### Set exercise
Give back every line in the rows below that contains the string "Target". The match is case-sensitive.
-- start Listed records --
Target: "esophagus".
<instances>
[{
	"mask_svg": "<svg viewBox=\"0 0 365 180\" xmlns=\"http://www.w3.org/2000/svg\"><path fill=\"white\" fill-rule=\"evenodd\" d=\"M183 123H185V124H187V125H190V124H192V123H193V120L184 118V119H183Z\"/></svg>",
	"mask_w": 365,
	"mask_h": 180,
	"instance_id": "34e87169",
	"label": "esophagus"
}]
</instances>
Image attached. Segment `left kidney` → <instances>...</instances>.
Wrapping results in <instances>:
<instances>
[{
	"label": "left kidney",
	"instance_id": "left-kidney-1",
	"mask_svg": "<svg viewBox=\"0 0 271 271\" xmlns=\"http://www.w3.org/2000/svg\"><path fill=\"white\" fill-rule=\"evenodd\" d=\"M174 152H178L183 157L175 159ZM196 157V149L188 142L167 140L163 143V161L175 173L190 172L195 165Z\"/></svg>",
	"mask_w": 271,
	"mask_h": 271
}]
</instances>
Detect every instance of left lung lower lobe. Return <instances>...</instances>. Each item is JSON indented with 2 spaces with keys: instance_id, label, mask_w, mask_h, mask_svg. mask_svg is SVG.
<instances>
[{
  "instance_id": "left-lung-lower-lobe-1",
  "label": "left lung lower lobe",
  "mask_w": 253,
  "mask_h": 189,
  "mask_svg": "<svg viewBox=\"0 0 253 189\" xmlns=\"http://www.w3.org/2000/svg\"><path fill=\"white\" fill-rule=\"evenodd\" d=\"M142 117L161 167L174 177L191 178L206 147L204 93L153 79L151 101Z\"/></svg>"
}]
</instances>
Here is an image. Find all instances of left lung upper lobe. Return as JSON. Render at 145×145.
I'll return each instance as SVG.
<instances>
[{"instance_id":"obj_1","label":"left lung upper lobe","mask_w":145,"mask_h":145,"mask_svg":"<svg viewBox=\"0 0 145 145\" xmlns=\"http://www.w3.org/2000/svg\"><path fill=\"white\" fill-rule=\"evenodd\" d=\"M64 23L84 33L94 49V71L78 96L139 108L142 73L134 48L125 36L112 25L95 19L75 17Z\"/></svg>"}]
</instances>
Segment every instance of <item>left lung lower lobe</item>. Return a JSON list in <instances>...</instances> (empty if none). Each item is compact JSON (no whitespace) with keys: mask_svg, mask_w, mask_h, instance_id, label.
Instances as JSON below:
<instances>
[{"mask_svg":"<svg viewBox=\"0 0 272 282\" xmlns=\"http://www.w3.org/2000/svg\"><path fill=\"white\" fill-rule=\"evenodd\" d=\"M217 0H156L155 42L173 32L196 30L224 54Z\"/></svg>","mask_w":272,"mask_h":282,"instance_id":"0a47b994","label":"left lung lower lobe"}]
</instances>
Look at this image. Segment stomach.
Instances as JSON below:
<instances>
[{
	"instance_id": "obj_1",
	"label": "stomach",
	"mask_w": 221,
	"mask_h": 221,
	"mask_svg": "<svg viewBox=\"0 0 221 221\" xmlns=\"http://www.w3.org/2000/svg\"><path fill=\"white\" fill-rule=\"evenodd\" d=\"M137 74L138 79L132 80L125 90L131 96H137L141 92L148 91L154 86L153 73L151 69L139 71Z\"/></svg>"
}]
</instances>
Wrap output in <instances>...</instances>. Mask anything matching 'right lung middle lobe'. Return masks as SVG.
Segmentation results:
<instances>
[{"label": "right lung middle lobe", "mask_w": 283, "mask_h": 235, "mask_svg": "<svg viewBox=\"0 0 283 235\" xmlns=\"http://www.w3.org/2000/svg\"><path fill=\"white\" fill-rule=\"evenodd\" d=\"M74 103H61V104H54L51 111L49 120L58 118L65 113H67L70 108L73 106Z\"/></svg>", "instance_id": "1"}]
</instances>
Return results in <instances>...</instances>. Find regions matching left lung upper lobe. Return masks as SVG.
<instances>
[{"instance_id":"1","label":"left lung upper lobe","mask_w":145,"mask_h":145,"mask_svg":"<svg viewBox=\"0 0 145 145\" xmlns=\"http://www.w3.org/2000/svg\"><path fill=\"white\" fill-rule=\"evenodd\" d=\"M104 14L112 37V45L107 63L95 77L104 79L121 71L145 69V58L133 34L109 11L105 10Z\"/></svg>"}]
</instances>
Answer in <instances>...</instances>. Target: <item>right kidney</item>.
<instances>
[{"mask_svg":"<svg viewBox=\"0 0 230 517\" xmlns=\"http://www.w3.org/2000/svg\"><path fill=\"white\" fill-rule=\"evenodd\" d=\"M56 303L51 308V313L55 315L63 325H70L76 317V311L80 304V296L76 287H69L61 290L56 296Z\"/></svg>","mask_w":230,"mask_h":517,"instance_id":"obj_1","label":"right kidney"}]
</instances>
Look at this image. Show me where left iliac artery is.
-- end Listed records --
### Task response
Target: "esophagus".
Answer in <instances>...</instances>. Target: <item>right kidney</item>.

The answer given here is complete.